Hanson v. Commonwealth, 14 Va. App. 173, 190, 416 S.E.2d 14, 24 (1992) (citing Code ? 8.01-678; Lavinder v. Commonwealth, 12 Va. App. 1003, 1005, 407 S.E.2d 910, 911 (1991)) (internal quotations omitted).

A reviewing court must take into account the burden of proof applied at trial when evaluating the impact of an error upon a verdict. To the extent that the impact of an error on a verdict is affected by the burden of proof, in a criminal case, the reviewing court must consider that the fact finder was required to reach its verdict beyond a reasonable doubt.

Lavinder, 12 Va. App. at 1006, 407 S.E.2d at 911 (internal quotations omitted). “The effect of an error on a verdict varies widely depending upon the circumstances of the case.
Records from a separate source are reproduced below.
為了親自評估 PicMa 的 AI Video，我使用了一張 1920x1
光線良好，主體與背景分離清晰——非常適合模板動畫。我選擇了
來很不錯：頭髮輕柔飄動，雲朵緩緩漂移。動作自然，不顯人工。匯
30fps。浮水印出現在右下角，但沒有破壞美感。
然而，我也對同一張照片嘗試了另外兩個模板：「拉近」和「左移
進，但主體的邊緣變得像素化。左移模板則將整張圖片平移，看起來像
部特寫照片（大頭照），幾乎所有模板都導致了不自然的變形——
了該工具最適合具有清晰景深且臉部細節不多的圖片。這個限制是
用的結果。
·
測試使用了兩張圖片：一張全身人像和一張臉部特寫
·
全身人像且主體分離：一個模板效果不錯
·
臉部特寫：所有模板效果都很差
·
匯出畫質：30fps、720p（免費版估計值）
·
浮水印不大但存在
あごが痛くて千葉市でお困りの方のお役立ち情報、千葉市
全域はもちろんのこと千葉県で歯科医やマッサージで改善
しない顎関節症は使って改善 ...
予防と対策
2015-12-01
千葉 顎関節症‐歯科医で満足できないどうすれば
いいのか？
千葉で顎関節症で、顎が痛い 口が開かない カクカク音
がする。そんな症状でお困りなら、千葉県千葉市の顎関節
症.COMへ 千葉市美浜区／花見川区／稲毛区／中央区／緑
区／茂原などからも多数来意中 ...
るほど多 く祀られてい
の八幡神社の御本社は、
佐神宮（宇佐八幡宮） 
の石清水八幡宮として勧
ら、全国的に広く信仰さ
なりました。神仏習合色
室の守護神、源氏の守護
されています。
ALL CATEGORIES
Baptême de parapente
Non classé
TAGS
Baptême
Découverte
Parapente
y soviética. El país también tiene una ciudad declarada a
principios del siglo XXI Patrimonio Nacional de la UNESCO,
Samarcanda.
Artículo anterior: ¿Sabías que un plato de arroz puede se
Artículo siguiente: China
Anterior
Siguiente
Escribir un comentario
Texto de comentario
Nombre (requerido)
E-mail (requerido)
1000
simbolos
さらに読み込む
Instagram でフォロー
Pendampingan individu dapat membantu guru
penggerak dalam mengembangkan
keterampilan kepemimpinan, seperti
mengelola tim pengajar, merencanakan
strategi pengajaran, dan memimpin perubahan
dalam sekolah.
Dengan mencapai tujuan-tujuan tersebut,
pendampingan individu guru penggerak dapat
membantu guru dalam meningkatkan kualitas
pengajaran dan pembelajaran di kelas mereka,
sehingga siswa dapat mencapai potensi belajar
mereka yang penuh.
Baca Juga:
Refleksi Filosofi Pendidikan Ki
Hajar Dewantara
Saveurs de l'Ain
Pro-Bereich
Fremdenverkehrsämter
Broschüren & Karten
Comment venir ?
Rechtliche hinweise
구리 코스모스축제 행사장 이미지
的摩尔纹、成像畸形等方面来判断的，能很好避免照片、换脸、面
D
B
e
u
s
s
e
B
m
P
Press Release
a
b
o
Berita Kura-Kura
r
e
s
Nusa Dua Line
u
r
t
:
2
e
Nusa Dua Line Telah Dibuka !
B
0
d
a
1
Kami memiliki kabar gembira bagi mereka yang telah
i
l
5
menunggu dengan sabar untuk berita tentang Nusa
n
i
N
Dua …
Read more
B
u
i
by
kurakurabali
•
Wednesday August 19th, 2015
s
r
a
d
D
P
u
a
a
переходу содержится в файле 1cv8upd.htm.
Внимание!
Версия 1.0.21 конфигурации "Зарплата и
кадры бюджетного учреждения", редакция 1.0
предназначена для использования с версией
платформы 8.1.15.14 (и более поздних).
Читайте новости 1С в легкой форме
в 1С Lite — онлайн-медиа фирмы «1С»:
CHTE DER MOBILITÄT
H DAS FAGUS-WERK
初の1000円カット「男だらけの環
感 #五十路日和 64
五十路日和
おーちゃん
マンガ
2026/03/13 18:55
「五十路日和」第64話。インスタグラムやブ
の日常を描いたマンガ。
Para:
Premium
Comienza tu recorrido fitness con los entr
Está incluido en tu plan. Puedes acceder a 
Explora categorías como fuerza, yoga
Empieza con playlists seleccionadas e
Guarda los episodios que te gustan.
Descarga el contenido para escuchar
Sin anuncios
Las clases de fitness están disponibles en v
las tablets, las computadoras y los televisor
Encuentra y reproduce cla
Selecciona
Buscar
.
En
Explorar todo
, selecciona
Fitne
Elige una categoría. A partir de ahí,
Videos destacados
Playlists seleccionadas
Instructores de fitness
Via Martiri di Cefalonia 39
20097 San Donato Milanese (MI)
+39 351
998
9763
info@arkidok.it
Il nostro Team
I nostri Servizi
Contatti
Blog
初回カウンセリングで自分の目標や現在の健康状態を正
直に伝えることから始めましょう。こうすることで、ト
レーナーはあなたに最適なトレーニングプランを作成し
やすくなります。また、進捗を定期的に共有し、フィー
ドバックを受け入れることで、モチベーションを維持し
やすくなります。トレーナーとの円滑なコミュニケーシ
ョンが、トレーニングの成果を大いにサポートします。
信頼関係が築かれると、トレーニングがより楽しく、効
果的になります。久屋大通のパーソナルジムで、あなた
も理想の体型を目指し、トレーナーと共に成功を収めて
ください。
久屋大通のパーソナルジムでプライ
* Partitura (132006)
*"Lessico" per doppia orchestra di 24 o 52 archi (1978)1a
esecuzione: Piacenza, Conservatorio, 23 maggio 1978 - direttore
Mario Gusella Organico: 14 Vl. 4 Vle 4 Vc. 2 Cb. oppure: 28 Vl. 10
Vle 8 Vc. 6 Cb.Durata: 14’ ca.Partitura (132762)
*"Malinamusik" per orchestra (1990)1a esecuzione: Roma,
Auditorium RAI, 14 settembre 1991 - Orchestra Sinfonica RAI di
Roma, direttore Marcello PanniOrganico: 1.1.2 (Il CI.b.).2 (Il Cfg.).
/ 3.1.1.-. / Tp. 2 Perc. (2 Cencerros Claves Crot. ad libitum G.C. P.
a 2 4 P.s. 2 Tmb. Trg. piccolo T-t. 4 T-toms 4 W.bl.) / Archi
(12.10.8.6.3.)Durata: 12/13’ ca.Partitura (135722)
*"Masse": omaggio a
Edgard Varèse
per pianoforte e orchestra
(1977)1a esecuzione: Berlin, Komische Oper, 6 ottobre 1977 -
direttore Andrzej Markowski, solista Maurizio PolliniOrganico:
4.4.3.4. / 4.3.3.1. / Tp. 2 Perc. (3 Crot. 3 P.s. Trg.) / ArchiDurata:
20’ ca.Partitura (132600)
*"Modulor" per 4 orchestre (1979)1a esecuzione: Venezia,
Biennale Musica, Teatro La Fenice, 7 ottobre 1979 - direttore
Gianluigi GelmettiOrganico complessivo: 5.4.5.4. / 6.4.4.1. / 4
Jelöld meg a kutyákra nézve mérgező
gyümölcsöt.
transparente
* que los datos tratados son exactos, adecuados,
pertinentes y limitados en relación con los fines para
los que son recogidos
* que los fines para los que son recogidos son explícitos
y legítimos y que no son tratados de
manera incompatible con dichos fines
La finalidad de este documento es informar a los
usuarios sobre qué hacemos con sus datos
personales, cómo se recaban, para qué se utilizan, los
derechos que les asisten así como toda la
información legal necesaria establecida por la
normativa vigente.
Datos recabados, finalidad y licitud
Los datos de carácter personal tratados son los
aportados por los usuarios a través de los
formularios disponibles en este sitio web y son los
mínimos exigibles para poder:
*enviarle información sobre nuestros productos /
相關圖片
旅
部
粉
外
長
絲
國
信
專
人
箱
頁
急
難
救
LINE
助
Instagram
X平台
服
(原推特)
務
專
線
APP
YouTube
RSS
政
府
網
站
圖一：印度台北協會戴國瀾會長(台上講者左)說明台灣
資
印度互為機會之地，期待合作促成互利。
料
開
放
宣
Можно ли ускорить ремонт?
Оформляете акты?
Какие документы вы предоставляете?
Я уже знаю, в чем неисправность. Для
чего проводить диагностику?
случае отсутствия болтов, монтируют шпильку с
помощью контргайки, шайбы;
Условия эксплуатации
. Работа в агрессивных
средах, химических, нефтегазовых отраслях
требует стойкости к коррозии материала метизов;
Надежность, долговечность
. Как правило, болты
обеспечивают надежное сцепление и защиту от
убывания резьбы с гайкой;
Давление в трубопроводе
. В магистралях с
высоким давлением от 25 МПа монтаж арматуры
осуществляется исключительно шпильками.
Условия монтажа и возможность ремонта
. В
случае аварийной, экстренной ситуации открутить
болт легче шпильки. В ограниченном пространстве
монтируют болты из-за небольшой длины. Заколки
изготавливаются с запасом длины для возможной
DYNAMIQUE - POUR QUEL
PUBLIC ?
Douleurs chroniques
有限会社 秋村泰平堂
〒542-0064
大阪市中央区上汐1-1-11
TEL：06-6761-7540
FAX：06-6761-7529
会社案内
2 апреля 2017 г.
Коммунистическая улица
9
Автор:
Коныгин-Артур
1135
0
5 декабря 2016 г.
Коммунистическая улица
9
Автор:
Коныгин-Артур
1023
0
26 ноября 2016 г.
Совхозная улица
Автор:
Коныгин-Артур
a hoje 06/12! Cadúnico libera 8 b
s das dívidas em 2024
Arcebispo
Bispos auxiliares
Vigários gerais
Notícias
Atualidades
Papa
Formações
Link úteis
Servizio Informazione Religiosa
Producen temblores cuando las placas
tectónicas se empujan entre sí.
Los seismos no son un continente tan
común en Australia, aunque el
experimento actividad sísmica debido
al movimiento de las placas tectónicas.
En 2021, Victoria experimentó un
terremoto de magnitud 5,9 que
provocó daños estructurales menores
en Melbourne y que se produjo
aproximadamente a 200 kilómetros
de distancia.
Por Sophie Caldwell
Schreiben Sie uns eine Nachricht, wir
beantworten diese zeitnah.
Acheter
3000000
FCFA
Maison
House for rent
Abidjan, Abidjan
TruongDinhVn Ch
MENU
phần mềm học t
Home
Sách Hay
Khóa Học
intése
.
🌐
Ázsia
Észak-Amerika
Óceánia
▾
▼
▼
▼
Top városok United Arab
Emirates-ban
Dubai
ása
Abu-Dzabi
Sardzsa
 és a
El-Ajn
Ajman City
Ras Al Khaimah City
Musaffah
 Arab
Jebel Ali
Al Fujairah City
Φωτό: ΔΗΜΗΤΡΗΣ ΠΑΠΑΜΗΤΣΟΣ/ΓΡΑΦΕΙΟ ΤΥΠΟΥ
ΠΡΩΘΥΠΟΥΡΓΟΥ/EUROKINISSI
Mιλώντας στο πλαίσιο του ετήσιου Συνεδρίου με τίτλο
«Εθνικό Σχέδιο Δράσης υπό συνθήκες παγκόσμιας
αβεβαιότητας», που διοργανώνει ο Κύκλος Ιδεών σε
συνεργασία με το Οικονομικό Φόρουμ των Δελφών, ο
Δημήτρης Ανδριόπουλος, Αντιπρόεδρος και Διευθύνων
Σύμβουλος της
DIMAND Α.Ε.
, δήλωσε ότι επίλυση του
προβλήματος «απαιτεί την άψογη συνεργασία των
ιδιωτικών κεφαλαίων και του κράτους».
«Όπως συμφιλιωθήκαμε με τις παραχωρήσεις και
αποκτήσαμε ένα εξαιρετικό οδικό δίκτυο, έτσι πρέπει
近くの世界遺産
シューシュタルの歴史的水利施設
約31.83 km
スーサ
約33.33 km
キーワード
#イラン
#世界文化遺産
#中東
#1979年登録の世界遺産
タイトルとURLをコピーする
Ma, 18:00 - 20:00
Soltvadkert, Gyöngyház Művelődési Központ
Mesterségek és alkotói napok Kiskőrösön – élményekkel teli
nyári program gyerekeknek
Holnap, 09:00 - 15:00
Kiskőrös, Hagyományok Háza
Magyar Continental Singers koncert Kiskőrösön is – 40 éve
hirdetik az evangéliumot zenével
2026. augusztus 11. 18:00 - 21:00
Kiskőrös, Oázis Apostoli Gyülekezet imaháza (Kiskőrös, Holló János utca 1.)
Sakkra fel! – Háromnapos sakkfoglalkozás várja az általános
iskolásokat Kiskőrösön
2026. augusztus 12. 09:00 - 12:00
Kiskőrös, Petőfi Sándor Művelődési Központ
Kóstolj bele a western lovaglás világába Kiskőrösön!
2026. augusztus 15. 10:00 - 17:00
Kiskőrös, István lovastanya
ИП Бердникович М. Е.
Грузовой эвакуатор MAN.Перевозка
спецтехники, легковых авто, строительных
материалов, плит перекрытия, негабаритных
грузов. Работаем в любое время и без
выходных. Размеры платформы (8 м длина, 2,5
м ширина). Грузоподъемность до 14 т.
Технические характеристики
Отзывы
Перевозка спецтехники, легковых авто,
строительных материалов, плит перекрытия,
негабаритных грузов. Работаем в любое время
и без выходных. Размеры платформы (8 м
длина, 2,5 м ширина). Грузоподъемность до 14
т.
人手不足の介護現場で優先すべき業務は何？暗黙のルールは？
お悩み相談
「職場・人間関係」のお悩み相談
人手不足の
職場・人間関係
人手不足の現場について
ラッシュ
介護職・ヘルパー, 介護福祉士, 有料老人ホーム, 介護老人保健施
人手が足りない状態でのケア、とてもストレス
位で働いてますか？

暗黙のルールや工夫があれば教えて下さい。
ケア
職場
Each case must, therefore, be analyzed individually to determine if an error has affected the verdict.” Id. at 1009, 407 S.E.2d at 913 (internal citations and quotations omitted).

The “decisive issue” presented by the evidence at trial was whether appellant acted in self-defense. Id. On that issue, appellant was entitled to introduce evidence of Washington’s reputation for turbulence and violence, including specific acts, when he was intoxicated. The police officers’ proffered testimony was relevant and probative of Washington’s character for turbulence and violence when drinking. The Commonwealth specifically elicited testimony from Thomas that there “were many times when [Washington] was drinking” that the two of them “got along just great” and that the beating was a “one time event.” Clearly evidence of another violent episode when Washington was drunk was highly probative of who the aggressor was in this case. Without usurping the jury’s fact finding function, it is impossible for us to say whether this evidence would have affected the verdict. Accordingly, we reverse and remand the case to the trial court for a new trial.

Reversed and remanded.


[1]* Pursuant to Code ??17.1-413, this opinion is not designated for publication.